Rosie O’Donnell has violated the campaign finance law on at least 5 separate occasions. I don’t know if the statute of limitations has passed but even if it has, you could find some reason to revive it. Maybe Rosie moved to a different state. Do exactly – again, take a page out of the playbook of Alvin Bragg.
[25:56] What about [George] Soros. Here’s a guy who is a Nazi collaborator. In his teen years he accompanied this guy who’s confiscating Jewish art and Jewish money and Jewish furniture. And he claims this was a formative influence and in a way kind of it has been because this guy has been a worldwide menace ever since.

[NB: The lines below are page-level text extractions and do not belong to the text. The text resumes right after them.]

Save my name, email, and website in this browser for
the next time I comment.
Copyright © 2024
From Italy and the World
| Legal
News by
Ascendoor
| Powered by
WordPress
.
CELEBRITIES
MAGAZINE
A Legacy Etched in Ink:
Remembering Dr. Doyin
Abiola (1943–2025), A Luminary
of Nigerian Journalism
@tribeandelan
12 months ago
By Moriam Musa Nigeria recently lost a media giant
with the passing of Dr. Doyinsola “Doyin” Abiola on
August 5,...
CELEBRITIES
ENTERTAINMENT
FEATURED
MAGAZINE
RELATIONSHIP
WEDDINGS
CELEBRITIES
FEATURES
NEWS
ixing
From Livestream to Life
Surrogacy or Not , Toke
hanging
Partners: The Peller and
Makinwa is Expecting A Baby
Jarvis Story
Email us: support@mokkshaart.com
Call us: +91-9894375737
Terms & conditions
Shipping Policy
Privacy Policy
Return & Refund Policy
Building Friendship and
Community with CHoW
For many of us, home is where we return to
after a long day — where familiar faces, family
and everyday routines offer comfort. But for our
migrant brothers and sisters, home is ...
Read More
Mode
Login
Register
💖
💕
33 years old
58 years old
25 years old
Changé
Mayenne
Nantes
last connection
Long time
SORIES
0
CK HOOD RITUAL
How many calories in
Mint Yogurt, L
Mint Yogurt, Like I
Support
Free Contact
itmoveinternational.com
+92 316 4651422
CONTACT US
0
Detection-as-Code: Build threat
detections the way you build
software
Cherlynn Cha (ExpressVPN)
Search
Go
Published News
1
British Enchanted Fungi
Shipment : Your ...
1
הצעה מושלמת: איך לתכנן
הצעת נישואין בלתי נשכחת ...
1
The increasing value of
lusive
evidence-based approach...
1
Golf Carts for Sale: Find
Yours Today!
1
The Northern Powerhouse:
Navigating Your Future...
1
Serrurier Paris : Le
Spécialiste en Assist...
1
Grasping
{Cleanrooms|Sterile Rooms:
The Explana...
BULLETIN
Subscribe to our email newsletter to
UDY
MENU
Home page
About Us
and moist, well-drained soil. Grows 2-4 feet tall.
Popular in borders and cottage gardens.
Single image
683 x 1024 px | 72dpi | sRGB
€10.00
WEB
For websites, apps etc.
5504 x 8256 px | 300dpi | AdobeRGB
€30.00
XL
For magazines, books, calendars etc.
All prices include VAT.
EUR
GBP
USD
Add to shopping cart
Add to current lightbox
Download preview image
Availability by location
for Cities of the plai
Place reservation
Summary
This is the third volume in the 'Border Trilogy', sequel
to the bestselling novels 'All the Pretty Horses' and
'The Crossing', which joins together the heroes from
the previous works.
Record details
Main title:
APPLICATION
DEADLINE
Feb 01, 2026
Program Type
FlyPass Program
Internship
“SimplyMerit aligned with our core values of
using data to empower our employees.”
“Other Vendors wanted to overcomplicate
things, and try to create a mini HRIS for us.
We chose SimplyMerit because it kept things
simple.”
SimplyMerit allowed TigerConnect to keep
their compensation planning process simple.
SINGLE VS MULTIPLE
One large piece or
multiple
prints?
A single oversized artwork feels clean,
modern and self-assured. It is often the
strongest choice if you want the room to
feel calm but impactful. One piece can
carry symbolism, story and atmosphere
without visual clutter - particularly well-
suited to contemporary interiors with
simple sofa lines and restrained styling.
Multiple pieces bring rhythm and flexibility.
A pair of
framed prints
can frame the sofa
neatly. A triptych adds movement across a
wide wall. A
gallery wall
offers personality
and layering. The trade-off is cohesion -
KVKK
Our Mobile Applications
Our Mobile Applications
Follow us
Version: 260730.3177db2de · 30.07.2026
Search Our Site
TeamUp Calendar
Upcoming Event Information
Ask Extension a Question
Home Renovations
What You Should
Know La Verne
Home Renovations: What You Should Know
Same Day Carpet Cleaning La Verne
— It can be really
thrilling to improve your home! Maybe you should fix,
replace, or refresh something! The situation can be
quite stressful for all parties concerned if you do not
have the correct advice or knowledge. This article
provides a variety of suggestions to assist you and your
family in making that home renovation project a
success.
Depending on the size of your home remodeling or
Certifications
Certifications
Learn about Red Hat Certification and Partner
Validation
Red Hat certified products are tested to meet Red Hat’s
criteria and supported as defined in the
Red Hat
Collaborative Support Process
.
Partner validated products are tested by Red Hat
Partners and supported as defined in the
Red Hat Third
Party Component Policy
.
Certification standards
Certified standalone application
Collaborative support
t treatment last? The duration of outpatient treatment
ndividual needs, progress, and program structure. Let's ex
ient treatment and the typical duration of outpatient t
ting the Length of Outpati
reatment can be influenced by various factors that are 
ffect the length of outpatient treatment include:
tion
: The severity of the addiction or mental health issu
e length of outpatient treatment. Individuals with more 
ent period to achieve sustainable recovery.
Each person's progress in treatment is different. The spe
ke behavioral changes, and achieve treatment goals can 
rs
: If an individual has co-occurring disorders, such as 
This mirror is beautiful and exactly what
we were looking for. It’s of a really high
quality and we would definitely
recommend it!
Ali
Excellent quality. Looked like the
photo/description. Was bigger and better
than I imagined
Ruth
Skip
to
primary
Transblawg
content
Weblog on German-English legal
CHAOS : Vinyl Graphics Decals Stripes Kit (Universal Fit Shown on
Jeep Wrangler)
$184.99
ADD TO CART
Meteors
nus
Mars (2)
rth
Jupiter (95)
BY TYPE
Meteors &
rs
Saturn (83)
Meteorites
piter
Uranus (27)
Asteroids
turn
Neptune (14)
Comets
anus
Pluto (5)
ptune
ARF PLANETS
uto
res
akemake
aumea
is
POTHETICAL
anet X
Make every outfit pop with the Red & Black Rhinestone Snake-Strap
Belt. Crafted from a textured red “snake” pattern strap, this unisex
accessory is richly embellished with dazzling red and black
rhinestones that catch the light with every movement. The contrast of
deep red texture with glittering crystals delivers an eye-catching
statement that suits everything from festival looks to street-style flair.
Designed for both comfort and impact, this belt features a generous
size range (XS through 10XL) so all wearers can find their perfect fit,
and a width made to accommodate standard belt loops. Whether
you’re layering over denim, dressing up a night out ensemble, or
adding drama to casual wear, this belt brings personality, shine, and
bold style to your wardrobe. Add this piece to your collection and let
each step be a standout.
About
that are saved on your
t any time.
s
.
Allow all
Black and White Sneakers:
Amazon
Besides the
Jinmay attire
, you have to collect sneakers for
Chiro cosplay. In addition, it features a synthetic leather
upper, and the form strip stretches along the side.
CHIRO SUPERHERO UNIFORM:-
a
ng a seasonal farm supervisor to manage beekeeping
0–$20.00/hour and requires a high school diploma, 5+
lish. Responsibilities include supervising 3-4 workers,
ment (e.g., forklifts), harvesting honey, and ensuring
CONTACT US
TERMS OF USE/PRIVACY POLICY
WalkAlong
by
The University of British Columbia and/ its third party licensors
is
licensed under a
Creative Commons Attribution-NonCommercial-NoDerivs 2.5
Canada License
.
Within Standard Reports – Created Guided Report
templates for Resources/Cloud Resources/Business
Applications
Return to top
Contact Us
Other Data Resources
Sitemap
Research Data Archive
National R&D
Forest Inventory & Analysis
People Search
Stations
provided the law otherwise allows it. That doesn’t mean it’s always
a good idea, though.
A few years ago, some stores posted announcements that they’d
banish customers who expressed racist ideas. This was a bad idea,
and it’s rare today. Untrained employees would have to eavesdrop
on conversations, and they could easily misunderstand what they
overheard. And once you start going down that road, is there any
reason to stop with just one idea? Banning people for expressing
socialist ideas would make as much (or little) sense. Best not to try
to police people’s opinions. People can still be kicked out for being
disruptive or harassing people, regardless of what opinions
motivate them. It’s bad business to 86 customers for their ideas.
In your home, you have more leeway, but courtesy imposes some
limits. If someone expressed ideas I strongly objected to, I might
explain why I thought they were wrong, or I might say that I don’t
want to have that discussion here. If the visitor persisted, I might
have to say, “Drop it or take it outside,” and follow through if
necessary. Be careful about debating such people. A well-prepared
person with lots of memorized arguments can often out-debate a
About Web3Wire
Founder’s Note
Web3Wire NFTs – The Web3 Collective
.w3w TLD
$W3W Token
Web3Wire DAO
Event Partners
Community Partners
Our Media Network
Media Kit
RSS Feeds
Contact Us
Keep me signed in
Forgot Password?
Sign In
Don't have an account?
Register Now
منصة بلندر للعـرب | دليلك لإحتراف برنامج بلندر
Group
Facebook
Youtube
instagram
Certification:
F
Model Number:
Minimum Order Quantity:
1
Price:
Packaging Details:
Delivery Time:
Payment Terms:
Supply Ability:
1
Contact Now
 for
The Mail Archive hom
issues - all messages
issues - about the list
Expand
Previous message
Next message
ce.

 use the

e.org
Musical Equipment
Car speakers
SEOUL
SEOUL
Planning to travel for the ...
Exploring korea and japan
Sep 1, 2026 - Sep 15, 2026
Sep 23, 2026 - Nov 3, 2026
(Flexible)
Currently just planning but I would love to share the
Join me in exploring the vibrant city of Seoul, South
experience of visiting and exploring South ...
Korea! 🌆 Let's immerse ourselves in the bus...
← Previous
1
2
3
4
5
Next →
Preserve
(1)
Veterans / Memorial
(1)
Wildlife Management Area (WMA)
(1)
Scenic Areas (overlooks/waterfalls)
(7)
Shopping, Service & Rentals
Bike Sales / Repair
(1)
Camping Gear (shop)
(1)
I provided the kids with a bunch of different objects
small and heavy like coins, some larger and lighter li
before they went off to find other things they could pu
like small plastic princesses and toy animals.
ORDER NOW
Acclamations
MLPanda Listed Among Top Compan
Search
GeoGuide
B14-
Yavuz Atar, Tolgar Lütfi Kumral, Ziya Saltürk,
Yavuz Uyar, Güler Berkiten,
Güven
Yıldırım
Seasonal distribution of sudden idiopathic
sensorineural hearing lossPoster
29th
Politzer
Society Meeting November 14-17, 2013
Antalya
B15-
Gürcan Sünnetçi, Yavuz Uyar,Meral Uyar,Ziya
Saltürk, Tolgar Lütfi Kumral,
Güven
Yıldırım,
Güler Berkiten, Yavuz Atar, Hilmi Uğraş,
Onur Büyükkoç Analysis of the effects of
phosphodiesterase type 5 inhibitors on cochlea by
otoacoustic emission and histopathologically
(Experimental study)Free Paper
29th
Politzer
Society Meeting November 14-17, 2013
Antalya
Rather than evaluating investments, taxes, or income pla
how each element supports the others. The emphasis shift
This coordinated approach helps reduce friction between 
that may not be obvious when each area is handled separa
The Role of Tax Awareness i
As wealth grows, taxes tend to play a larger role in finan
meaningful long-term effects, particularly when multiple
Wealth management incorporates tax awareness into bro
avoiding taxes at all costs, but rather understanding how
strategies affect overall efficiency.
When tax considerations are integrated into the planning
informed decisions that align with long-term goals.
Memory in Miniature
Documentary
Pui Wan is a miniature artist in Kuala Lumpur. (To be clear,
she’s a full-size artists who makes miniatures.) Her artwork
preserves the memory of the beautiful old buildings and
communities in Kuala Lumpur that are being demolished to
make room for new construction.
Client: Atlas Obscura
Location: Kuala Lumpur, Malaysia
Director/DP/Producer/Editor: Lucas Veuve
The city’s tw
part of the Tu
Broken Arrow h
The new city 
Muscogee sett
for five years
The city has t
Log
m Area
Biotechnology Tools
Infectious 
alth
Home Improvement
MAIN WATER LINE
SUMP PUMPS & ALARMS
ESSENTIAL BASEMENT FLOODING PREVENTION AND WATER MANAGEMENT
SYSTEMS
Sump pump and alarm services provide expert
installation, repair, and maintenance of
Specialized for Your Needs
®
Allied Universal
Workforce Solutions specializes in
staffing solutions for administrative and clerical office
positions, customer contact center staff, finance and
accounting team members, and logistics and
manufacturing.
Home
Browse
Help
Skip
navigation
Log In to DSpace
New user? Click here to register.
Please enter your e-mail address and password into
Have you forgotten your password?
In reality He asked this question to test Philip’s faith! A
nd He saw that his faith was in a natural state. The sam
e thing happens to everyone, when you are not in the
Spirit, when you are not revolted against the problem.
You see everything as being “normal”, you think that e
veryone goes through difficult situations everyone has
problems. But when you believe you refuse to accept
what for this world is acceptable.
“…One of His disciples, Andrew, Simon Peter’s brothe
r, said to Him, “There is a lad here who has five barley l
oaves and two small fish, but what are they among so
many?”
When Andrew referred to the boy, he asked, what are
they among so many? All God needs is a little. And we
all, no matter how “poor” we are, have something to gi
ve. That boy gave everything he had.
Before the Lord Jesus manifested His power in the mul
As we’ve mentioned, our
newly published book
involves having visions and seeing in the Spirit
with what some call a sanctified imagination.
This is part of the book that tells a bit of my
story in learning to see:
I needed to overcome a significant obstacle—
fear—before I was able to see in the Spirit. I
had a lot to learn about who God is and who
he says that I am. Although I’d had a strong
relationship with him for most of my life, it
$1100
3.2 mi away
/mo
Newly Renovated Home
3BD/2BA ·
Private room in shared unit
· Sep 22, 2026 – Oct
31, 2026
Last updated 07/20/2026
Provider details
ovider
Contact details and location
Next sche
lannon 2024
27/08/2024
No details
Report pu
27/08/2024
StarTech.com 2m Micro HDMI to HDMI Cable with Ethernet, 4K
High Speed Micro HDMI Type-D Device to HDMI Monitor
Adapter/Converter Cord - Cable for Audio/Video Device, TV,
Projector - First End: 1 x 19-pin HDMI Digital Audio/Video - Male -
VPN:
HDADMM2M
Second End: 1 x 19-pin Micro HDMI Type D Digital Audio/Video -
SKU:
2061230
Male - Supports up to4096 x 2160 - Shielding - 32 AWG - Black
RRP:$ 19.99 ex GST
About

He’s caused crime and mayhem not just in the United States but around the world. There should be 40 different ways that this guy can be indicted. Why hasn’t somebody already indicted him?
[26:23] And then, of course, there are the 51 intelligence officers who interfered in the 2020 election. They all lied and said that they were convinced that this Hunter Biden laptop was Russian disinformation. What was this but election interference trying to get Joe Biden across the finish line? They probably knew – all of them – that this was real. Their idea, “That’s okay . We’ll find out after the election once Biden is already in there. Let’s keep the American people from knowing about this and if they do know about it, we will be on hand to lie about it and convince them that it’s something other than it is.” All these guys are crooks. All these guys are really traitors. All these guys need to be indicted.
So my message to the GOP is time to get up. It’s time to move into action. It’s time to indict.